Recently, increased robustness of real-time PCR assays has been achieved by combining two targets in a unique reaction tube in order to prevent false negative results that may arise from point mutations/deletions/insertions frequently observed with emerging pathogens, even more frequently with pathogens with RNA genome [
14,
15,
16,
17]. This tendency implies the need to increase the number of different primers and probe within a single assay, which renders the preparation of the reaction mix even more prone to human errors. Whether or not this tendency should expand, Lyoph-P&P would be even more attracting for diagnostic activities in routine clinical microbiology laboratories. The recipient laboratory will have to perform minimal validation steps before the Lyoph-P&P can be included in the routine diagnostic activity.
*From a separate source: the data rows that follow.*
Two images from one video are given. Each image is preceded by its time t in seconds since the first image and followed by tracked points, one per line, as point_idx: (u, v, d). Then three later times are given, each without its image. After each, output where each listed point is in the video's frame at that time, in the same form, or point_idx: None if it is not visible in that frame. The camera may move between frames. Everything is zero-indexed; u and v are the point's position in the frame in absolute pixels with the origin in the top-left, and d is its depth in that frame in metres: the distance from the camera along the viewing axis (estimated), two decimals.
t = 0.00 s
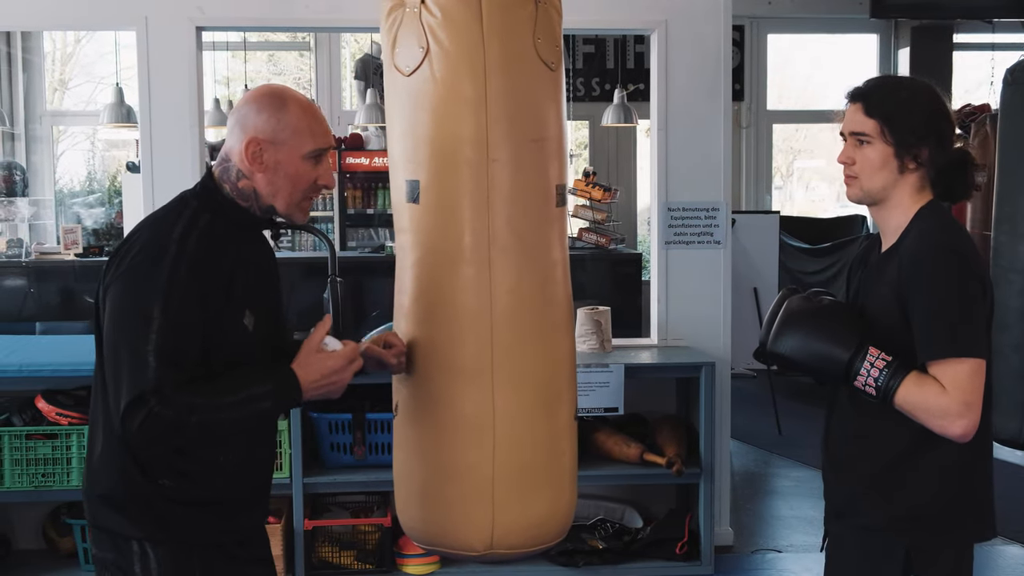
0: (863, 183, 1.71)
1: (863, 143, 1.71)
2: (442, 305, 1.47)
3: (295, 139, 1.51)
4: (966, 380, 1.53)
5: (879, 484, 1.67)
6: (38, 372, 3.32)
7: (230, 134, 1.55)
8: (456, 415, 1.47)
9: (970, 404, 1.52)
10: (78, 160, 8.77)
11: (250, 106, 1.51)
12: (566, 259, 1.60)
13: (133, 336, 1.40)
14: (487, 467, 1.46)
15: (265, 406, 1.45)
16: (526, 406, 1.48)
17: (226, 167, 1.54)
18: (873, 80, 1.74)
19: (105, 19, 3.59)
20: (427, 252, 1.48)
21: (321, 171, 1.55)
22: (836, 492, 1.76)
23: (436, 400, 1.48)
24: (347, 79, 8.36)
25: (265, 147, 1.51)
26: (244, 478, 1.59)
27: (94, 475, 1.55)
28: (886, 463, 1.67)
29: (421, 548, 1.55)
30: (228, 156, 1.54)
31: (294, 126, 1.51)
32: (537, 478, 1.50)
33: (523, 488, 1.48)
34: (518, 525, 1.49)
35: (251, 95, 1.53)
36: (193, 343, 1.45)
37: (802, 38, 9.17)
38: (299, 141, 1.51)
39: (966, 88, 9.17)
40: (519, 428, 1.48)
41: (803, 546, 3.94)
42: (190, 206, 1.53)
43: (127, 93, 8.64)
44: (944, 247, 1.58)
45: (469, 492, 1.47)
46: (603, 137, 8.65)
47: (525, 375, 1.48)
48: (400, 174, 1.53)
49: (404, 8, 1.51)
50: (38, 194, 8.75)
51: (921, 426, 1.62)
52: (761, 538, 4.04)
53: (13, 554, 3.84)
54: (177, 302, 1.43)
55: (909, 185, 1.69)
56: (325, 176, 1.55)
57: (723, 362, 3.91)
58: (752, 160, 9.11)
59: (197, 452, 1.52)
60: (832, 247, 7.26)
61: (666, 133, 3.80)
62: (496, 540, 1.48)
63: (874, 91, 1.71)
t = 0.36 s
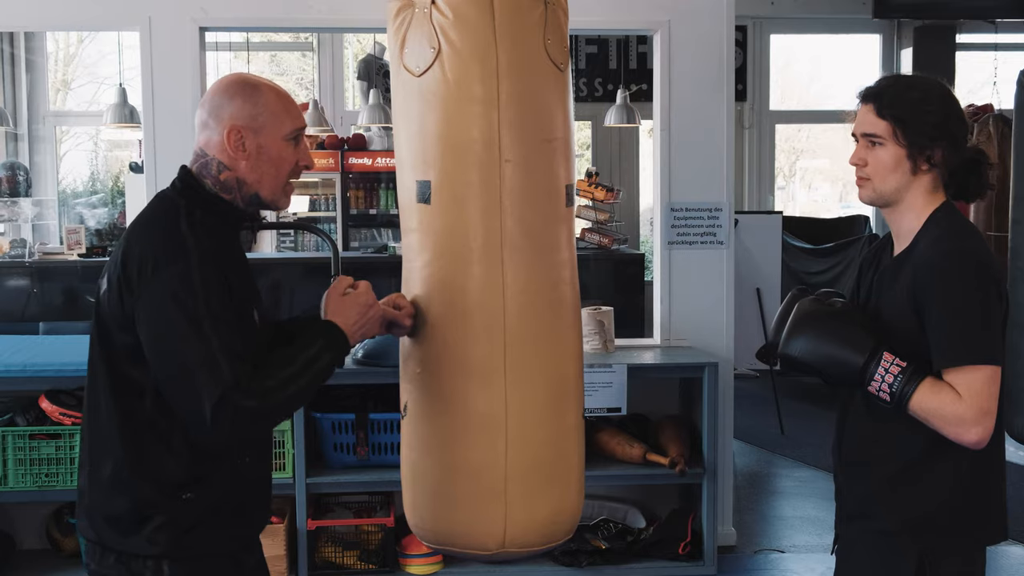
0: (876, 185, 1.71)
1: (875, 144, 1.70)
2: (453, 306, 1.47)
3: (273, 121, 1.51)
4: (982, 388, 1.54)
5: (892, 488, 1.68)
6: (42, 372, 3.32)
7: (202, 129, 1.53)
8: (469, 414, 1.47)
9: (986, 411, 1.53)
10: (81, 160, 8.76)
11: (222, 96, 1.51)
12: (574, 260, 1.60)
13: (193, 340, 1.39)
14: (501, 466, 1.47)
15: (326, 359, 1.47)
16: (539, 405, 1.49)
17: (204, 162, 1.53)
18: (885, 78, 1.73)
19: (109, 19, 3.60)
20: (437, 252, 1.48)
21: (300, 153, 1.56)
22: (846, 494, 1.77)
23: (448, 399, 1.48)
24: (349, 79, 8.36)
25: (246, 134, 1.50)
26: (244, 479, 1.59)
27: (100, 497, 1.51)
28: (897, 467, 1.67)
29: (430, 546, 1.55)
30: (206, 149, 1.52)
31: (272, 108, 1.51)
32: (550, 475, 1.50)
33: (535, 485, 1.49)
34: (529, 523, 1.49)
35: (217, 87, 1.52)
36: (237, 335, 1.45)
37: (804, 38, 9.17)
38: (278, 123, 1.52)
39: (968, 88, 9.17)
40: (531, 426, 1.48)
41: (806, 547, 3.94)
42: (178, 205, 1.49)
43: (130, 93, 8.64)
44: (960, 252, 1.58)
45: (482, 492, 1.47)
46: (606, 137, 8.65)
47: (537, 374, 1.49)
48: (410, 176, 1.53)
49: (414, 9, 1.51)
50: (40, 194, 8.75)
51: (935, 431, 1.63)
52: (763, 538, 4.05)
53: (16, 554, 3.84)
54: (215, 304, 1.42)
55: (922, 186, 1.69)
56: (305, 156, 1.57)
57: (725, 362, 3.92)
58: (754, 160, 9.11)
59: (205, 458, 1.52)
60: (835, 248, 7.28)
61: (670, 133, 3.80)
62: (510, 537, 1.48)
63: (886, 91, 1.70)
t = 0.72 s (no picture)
0: (887, 186, 1.71)
1: (885, 145, 1.70)
2: (461, 307, 1.47)
3: (264, 132, 1.50)
4: (988, 390, 1.54)
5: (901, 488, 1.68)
6: (45, 372, 3.32)
7: (188, 134, 1.50)
8: (477, 415, 1.47)
9: (992, 413, 1.53)
10: (83, 161, 8.77)
11: (211, 101, 1.48)
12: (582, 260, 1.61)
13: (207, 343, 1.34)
14: (510, 467, 1.47)
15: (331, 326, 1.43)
16: (547, 405, 1.49)
17: (189, 169, 1.50)
18: (895, 79, 1.73)
19: (112, 20, 3.60)
20: (444, 252, 1.49)
21: (288, 165, 1.55)
22: (856, 495, 1.77)
23: (455, 400, 1.48)
24: (351, 79, 8.36)
25: (236, 143, 1.49)
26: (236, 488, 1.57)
27: (85, 518, 1.44)
28: (906, 468, 1.67)
29: (438, 547, 1.56)
30: (192, 156, 1.50)
31: (263, 117, 1.50)
32: (558, 476, 1.51)
33: (543, 486, 1.49)
34: (539, 524, 1.50)
35: (208, 91, 1.49)
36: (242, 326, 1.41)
37: (806, 39, 9.18)
38: (269, 134, 1.50)
39: (971, 88, 9.17)
40: (536, 426, 1.48)
41: (808, 547, 3.94)
42: (162, 210, 1.45)
43: (132, 94, 8.65)
44: (968, 253, 1.57)
45: (491, 494, 1.47)
46: (609, 137, 8.64)
47: (545, 375, 1.49)
48: (417, 176, 1.53)
49: (421, 9, 1.52)
50: (42, 194, 8.75)
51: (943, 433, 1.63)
52: (766, 538, 4.05)
53: (18, 555, 3.84)
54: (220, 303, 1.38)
55: (933, 187, 1.68)
56: (293, 168, 1.55)
57: (728, 362, 3.91)
58: (756, 160, 9.11)
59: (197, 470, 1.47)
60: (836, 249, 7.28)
61: (673, 133, 3.80)
62: (519, 538, 1.49)
63: (896, 91, 1.70)
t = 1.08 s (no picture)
0: (894, 186, 1.71)
1: (893, 146, 1.70)
2: (466, 306, 1.47)
3: (246, 144, 1.50)
4: (989, 389, 1.54)
5: (905, 488, 1.68)
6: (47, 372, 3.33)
7: (174, 144, 1.52)
8: (482, 415, 1.47)
9: (993, 412, 1.53)
10: (85, 162, 8.78)
11: (198, 112, 1.50)
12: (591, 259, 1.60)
13: (175, 325, 1.36)
14: (517, 466, 1.47)
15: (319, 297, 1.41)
16: (554, 404, 1.48)
17: (173, 176, 1.51)
18: (904, 79, 1.73)
19: (115, 20, 3.61)
20: (450, 251, 1.49)
21: (270, 179, 1.54)
22: (861, 494, 1.77)
23: (462, 399, 1.48)
24: (353, 79, 8.38)
25: (217, 153, 1.49)
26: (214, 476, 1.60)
27: (60, 507, 1.48)
28: (912, 467, 1.68)
29: (447, 548, 1.56)
30: (176, 164, 1.51)
31: (246, 131, 1.50)
32: (568, 477, 1.50)
33: (552, 487, 1.49)
34: (549, 525, 1.49)
35: (195, 104, 1.51)
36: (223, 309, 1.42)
37: (808, 39, 9.19)
38: (251, 146, 1.50)
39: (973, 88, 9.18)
40: (548, 427, 1.48)
41: (809, 547, 3.95)
42: (144, 213, 1.48)
43: (135, 94, 8.67)
44: (974, 252, 1.58)
45: (496, 493, 1.47)
46: (611, 137, 8.65)
47: (551, 374, 1.48)
48: (423, 176, 1.54)
49: (426, 9, 1.52)
50: (45, 195, 8.78)
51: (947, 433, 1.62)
52: (768, 538, 4.05)
53: (21, 555, 3.85)
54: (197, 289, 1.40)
55: (941, 187, 1.68)
56: (274, 183, 1.54)
57: (730, 362, 3.91)
58: (758, 160, 9.11)
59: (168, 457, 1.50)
60: (839, 248, 7.28)
61: (674, 133, 3.80)
62: (529, 539, 1.48)
63: (903, 92, 1.70)
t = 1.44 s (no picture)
0: (900, 187, 1.71)
1: (899, 147, 1.70)
2: (465, 305, 1.48)
3: (237, 155, 1.51)
4: (992, 392, 1.54)
5: (907, 488, 1.68)
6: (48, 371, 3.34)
7: (161, 155, 1.52)
8: (482, 415, 1.47)
9: (995, 415, 1.53)
10: (86, 162, 8.78)
11: (185, 124, 1.50)
12: (590, 260, 1.60)
13: (219, 330, 1.36)
14: (515, 467, 1.47)
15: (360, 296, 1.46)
16: (553, 405, 1.48)
17: (159, 188, 1.50)
18: (910, 79, 1.73)
19: (116, 21, 3.61)
20: (448, 252, 1.50)
21: (259, 191, 1.56)
22: (863, 494, 1.77)
23: (461, 400, 1.48)
24: (354, 80, 8.38)
25: (208, 165, 1.50)
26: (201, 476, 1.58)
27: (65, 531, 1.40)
28: (914, 468, 1.67)
29: (444, 549, 1.56)
30: (164, 177, 1.50)
31: (237, 141, 1.52)
32: (566, 479, 1.50)
33: (550, 488, 1.49)
34: (546, 527, 1.49)
35: (182, 114, 1.51)
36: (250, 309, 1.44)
37: (809, 39, 9.19)
38: (242, 157, 1.52)
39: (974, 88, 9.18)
40: (547, 427, 1.48)
41: (810, 547, 3.95)
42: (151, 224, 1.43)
43: (136, 94, 8.68)
44: (978, 254, 1.58)
45: (494, 495, 1.47)
46: (611, 137, 8.64)
47: (549, 375, 1.48)
48: (422, 176, 1.54)
49: (424, 9, 1.52)
50: (46, 195, 8.78)
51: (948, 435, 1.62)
52: (769, 538, 4.05)
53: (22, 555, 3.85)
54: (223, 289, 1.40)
55: (947, 188, 1.68)
56: (262, 195, 1.57)
57: (730, 362, 3.91)
58: (758, 160, 9.11)
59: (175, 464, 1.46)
60: (840, 248, 7.27)
61: (675, 133, 3.80)
62: (526, 541, 1.48)
63: (909, 92, 1.70)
In conclusions, the advantages of Lyoph-P&P reside (i) in its stability for shipping and storage, (ii) in the drastically reduced number of manipulations to prepare the ultimate reaction tube/plate to be placed in the thermocycler, (iii) in its flexibility in terms of number of reactions per prepared vial (1 to 96, even 1 to 384). Utilization of Lyoph-P&P is an easy manner to transfer diagnostic capacity between laboratories.